I gave up on the kids machine from too many reformats in two years and stuck on Ubuntu. No major problems since. They are waiting for Flash 9 for Linux to use on MySpace.
BANG!" goes the ClueHammer
On the shelf right above my monitor is my printer shelf with the LAN switch and router. If something starts spewing, it gets noticed. Client/server traffic is easy to spot as only two ports have a burst of high traffic. Something port scanning tends to light up the switch between the bot and the WAN. If I get slow net response to loading pages, I make it a point to check the switch first and the router second. From there I walk over to the busy computer to see if it's a user download of media, patches, VOIP, or something else.
If an idle computer is spewing, it gets unplugged to free up bandwidth and left unplugged from the net until it is analyzed and fixed.
I work at a hospital. Sometimes I wonder whether our computers really are as secure as they should. All the computers have AVG installed, but is there something else I can do to check?
Set a network switch or hub right behind your keyboard so you can see the status lights. If it seems a little busy when you are not doing anything, somebody may be using your computer remotely. I think more computers need the NIC status lights on the front of the monitor, not the back of the PC.
You want to fight the war on power consumption? Incandescent light bulbs. In regards to energy consumption, they are perhaps the most inefficient piece of technology today; and they are everywhere.
Be careful of blanket assumptions. I was stuck in a home with an electric central furnace. In the winter I would pull out all the CF lamps and replace them with conventional lamps. The reasoning was to heat the ocupied rooms and let the other rooms cool. Resistive heat whether from a lamp or furnace has very close to the same effeciency. Ocupied rooms had lights on and vacent rooms were dark. In the winter the PC was left on 24/7. In the summer it was off as much as possible.
In the summer when I wanted to run AC, I made sure all the bulbs were CF. Why pay to heat the room to add load to the AC?. Switching to an LCD display cut power consumption considerably. Next on the list is to upgrade to the Core 2 Duo CPU with it's 65 watt power profile.
I never mentioned TVs and neither did you. I also never said difference, I said TOTAL.
You said "Receiver".
The book with my NTSC television lists it as a Television Reciever. HD monitors in the store are listed as HD Television Monitor. I said Reciever and I meant Reciever. If I wanted just a tuner, I would have specified a component Television Tuner which connects to a Monitor.

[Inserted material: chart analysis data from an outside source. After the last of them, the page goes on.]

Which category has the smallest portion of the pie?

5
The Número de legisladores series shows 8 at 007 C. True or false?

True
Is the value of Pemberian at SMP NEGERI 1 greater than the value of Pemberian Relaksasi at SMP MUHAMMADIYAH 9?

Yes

I said Reciever and I meant Reciever.
Maybe this is just a language thing between the US and the UK. I say Flashlight and you say Torch. I use a Torch for welding, soldering and brazing.
I was using the definition as found here.

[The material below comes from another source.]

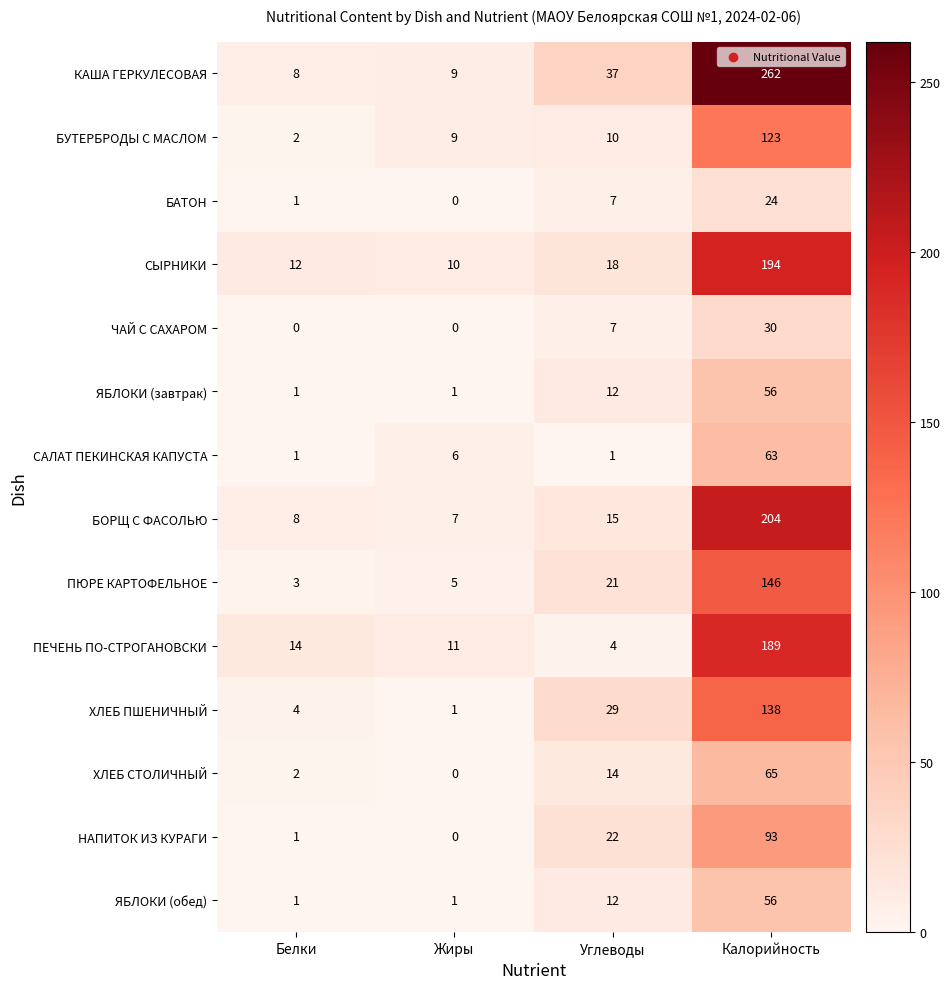

At how many categories does at least one series exceed 88?

1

http://www.answers.com/topic/television-receiver
From the page..
The noun television receiver has one meaning:
Meaning #1: a receiver that displays television images
Synonyms: television, television set, tv, tv set, idiot box, boob tube, telly, goggle box
Anyway using this definition above, check the prices of US analog Television Recievers and Digital Television Recievers. To make it work I expect to connect power and an antenna with no aditional set top boxes or external tuners.

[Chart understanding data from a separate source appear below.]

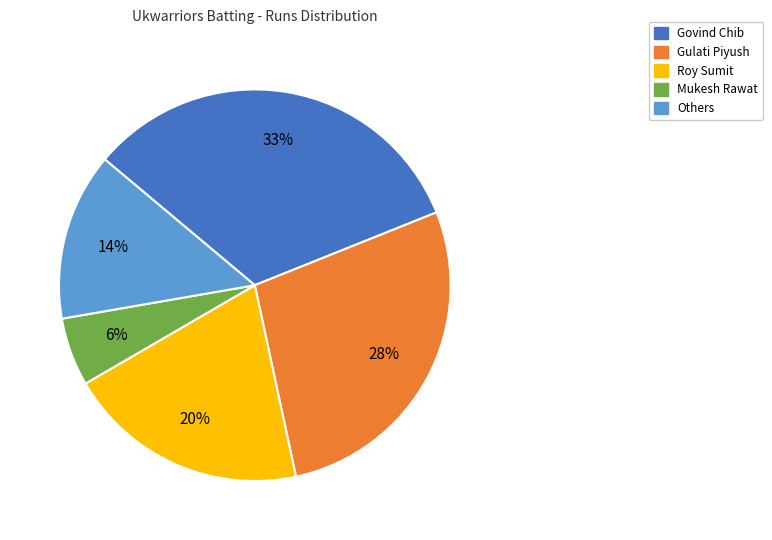

To the nearest percent, what is the average slice percentage?

20%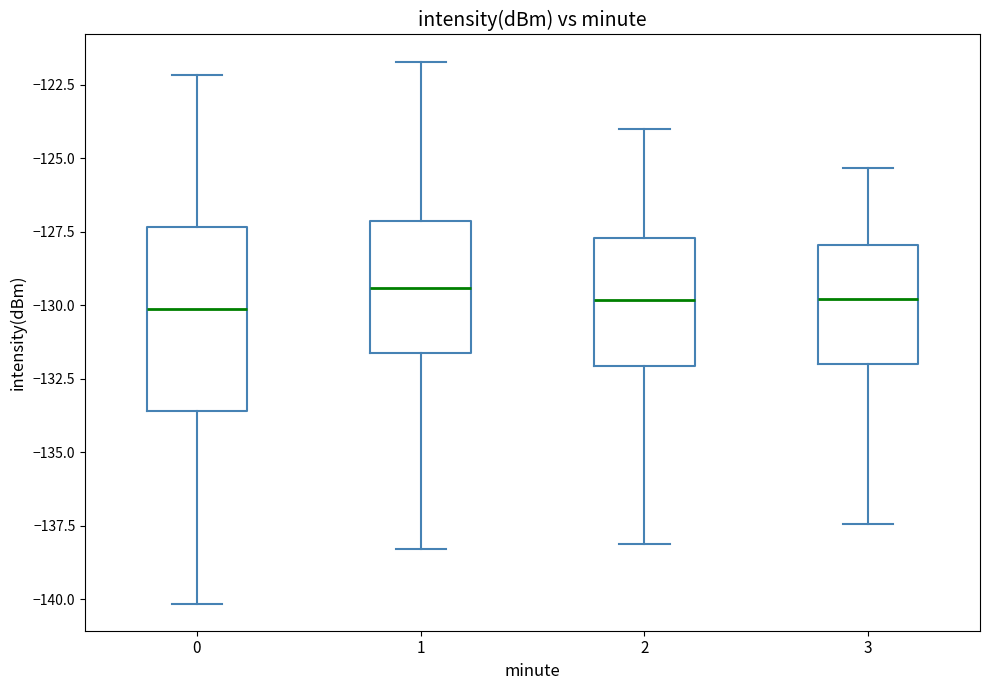

Reading left to right, read every box against the y-axis: the position of its median line, the range the box covers, and the ends of its whiskers. The values are not printed on the chart, so give them approximately, as read against the axis.

0: median -130.0, box -133.5 to -127.5, whiskers -140.0 to -122.0
1: median -129.5, box -131.5 to -127.0, whiskers -138.5 to -121.5
2: median -130.0, box -132.0 to -127.5, whiskers -138.0 to -124.0
3: median -130.0, box -132.0 to -128.0, whiskers -137.5 to -125.5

Of course what I got was a real Red Book-compatible audio CD.
Did they bother to put the Compact Disk logo on the cover so I can tell it apart from the un-CD's next to it on the shelf?
I agree on downloading directly from the band. Walking into a CD isle at my local retailer is an exersise in frustration. Can you spot a real red book CD on the shelf? I gave up trying It took too much online research to find out and while online, I could find a copy cheaper.